GOAL OF THE EXERCISE
Duplicate the data from the line containing "Output format: photo, then" through the line containing "dist [-0.001646, -0.001036]", and leave the pictures out of your copy.

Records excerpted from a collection
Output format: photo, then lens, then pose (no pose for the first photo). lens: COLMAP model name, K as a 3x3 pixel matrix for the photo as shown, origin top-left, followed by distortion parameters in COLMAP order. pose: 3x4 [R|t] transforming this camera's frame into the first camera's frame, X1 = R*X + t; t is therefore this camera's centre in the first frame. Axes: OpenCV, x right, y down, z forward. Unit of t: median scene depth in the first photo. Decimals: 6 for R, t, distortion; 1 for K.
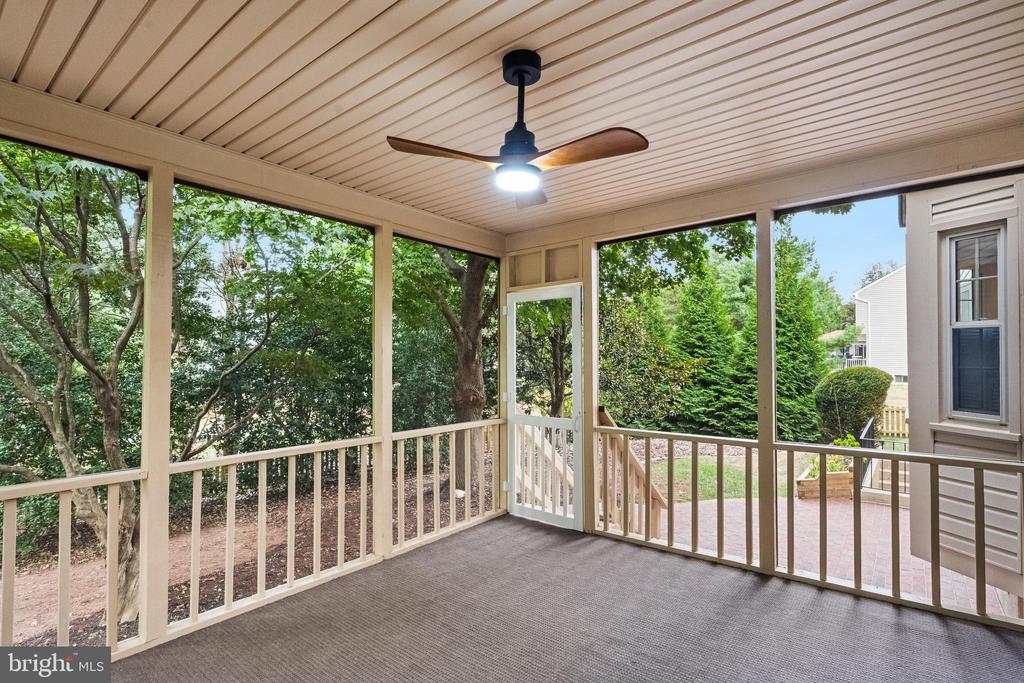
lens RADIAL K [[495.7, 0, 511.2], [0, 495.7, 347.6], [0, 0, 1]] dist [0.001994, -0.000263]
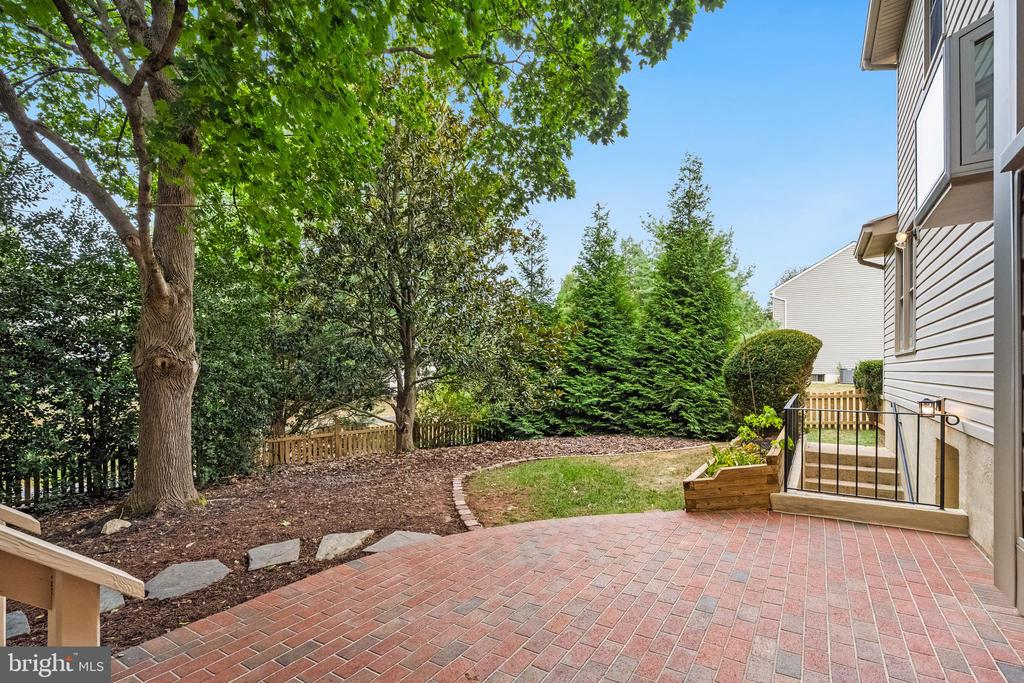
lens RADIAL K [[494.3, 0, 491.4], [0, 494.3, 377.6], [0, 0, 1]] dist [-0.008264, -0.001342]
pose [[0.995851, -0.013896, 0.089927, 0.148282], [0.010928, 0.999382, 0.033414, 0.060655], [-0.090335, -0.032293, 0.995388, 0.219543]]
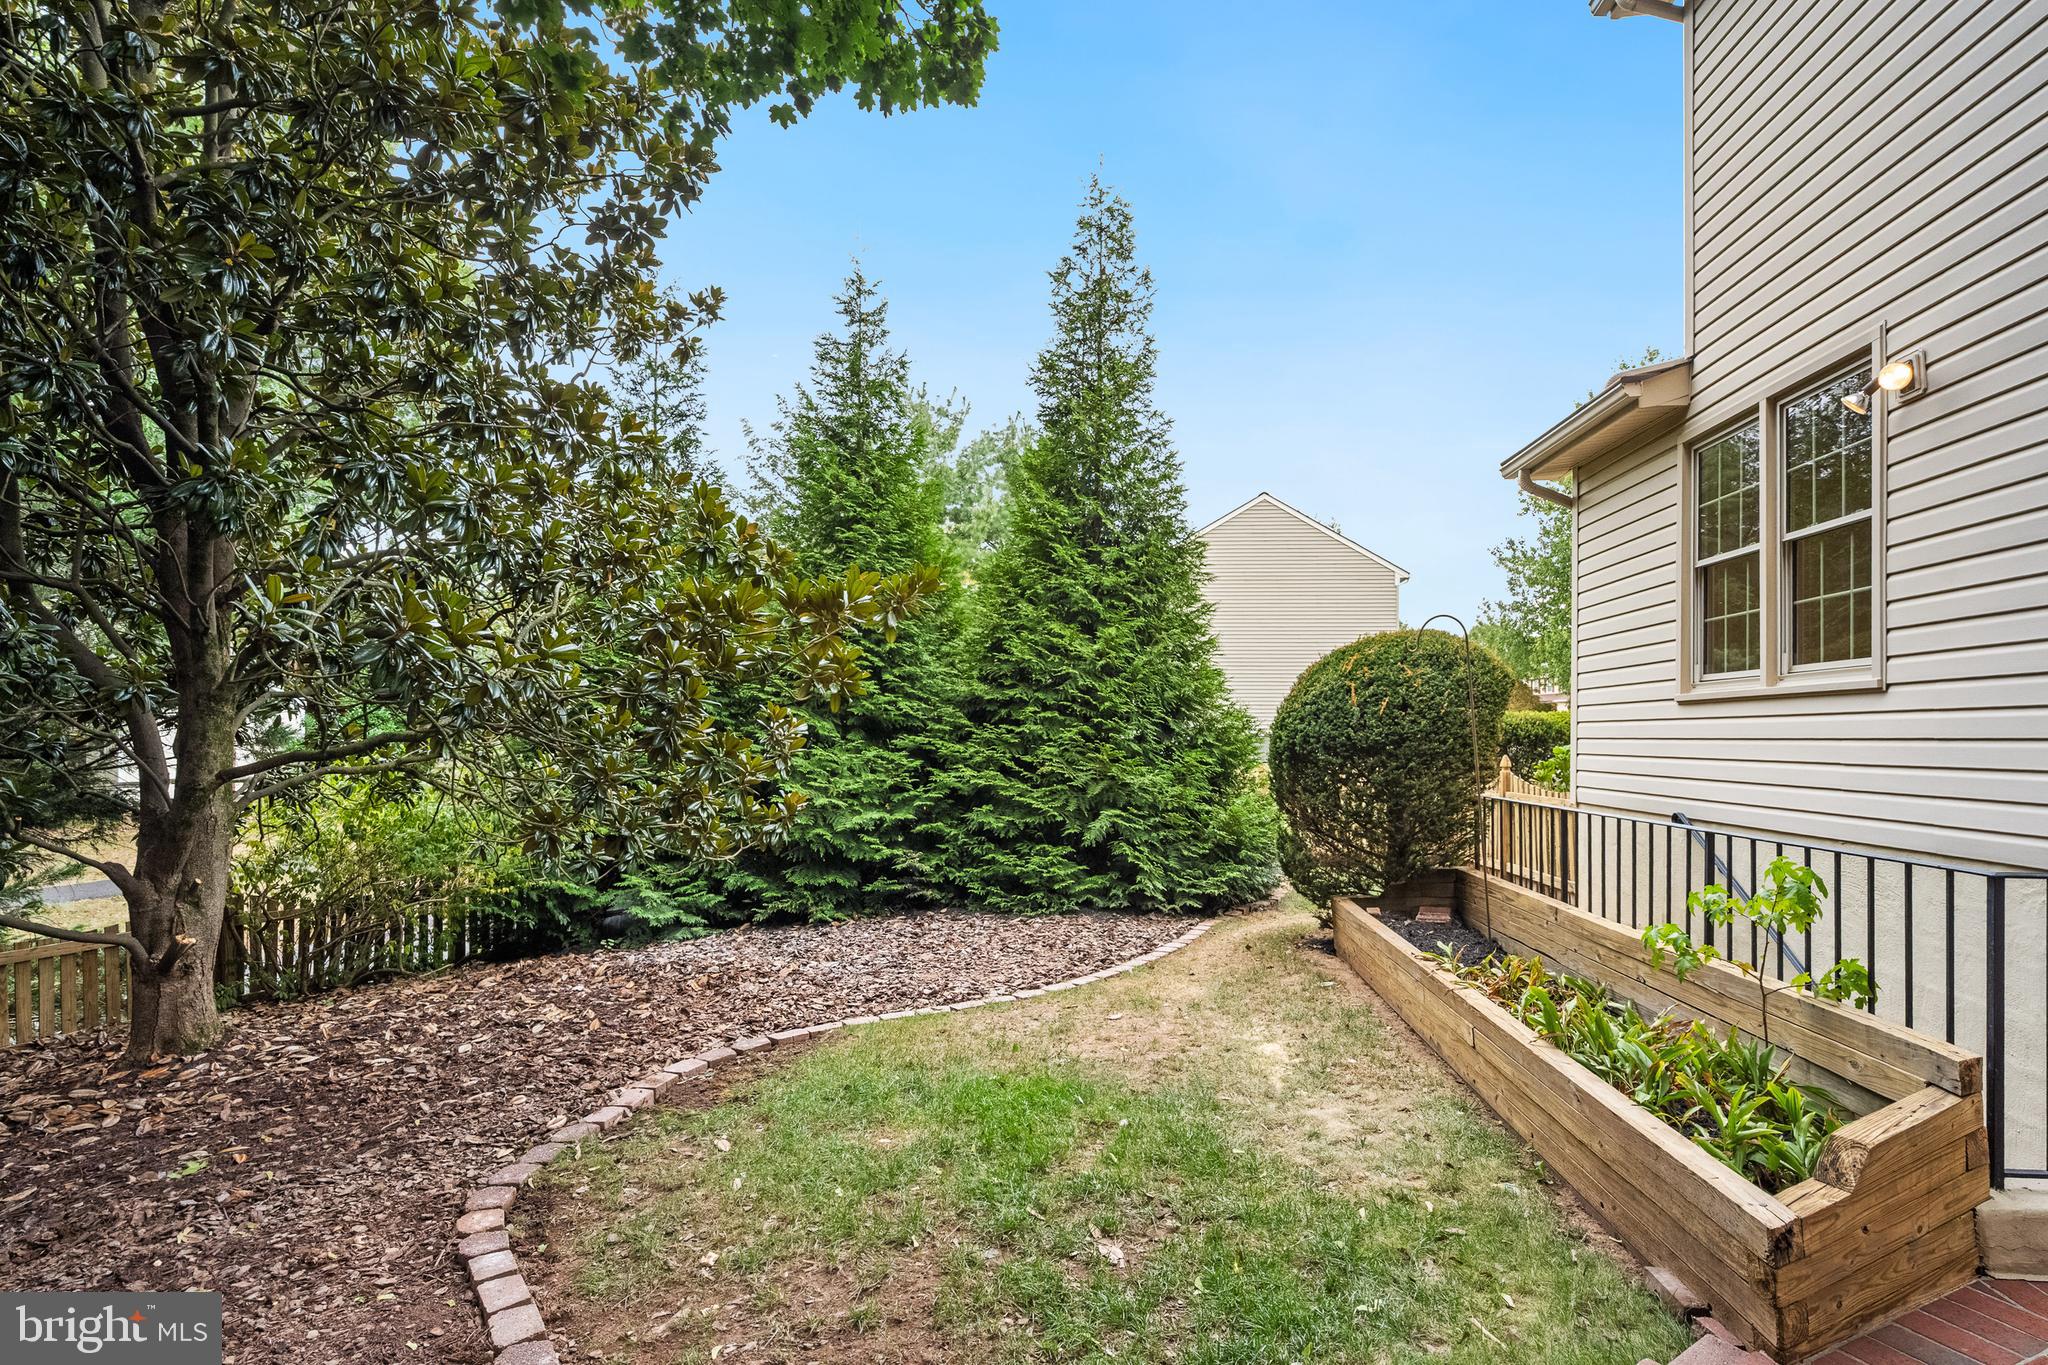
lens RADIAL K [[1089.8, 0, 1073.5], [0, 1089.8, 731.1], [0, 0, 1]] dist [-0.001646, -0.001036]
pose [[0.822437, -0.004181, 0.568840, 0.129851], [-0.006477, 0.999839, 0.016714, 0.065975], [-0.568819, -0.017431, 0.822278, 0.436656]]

==

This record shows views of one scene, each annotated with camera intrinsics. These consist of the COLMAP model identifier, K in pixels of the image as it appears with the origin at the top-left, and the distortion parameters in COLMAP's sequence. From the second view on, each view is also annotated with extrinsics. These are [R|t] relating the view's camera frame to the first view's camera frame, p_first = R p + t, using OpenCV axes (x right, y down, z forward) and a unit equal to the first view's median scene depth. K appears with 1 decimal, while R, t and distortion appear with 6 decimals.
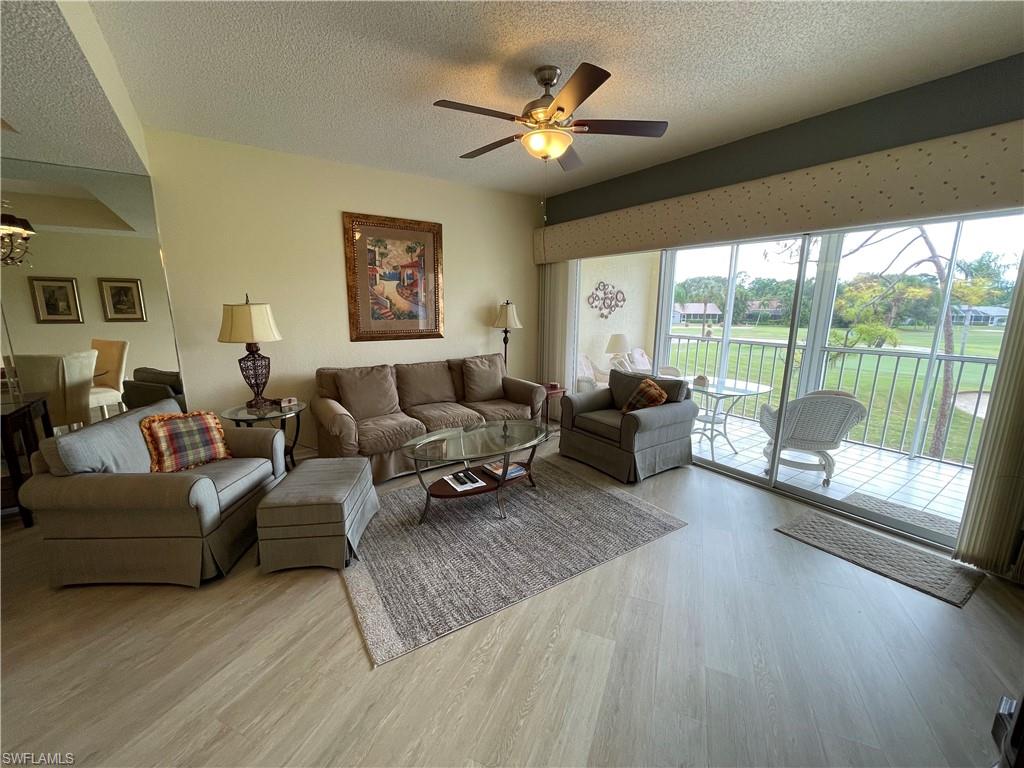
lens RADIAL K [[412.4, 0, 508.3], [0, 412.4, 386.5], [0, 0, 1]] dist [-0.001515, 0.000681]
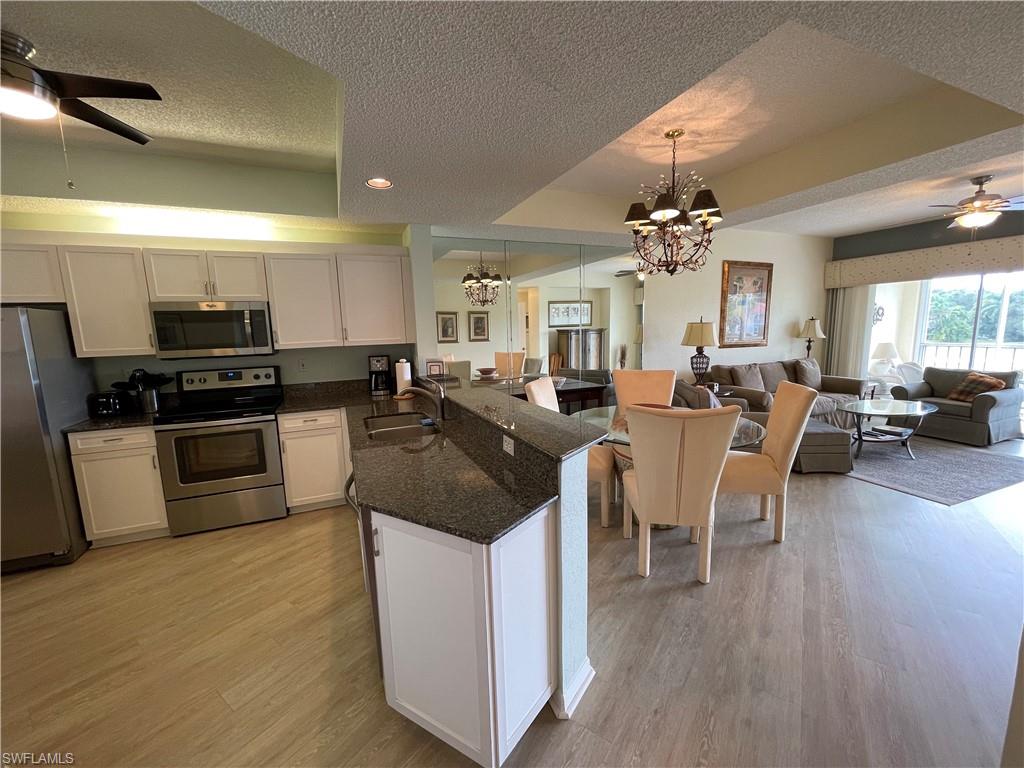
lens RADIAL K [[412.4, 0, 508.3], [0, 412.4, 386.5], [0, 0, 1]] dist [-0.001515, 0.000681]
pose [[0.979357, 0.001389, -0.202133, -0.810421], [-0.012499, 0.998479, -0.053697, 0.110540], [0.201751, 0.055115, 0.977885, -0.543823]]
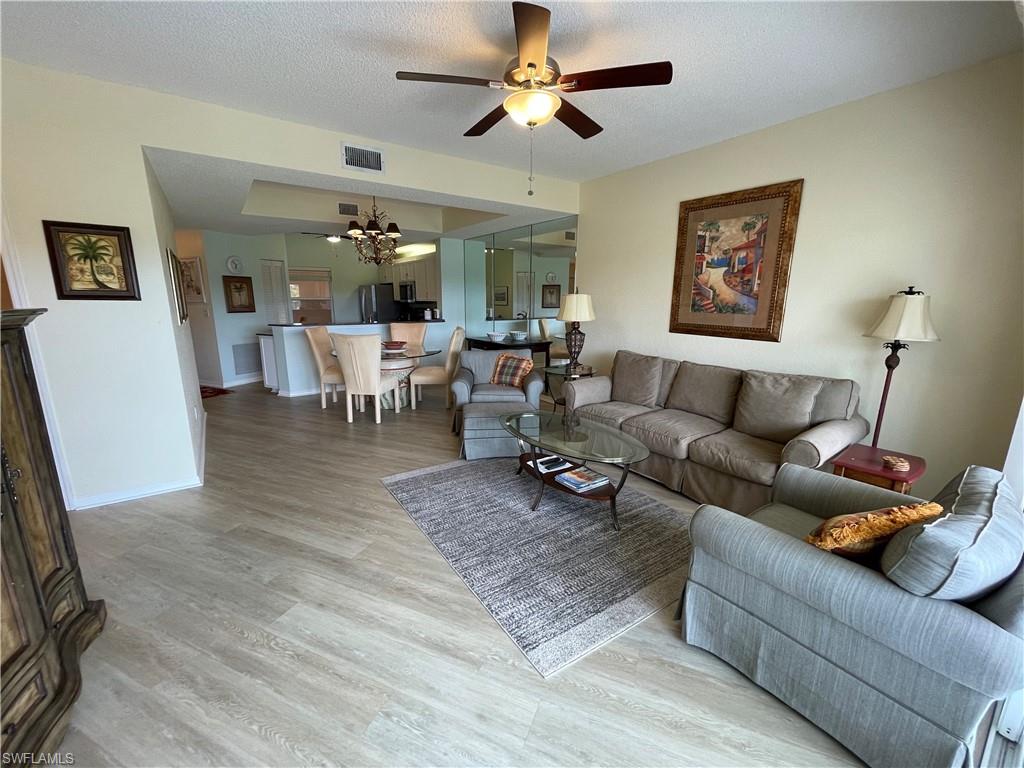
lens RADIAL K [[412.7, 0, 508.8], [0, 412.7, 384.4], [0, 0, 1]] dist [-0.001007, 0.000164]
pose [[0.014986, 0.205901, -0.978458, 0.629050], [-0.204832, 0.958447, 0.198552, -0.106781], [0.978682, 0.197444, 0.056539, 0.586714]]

WRITTEN SOLUTION
Output format: photo, then lens, then pose (no pose for the first photo). lens: COLMAP model name, K as a 3x3 pixel matrix for the photo as shown, origin top-left, followed by distortion parameters in COLMAP order. pose: 3x4 [R|t] transforming this camera's frame into the first camera's frame, X1 = R*X + t; t is therefore this camera's centre in the first frame. Axes: OpenCV, x right, y down, z forward. Unit of t: median scene depth in the first photo. Decimals: 6 for R, t, distortion; 1 for K.
lens RADIAL K [[495.7, 0, 511.2], [0, 495.7, 347.6], [0, 0, 1]] dist [0.001994, -0.000263]
lens RADIAL K [[494.3, 0, 491.4], [0, 494.3, 377.6], [0, 0, 1]] dist [-0.008264, -0.001342]
pose [[0.995851, -0.013896, 0.089927, 0.148282], [0.010928, 0.999382, 0.033414, 0.060655], [-0.090335, -0.032293, 0.995388, 0.219543]]
lens RADIAL K [[1089.8, 0, 1073.5], [0, 1089.8, 731.1], [0, 0, 1]] dist [-0.001646, -0.001036]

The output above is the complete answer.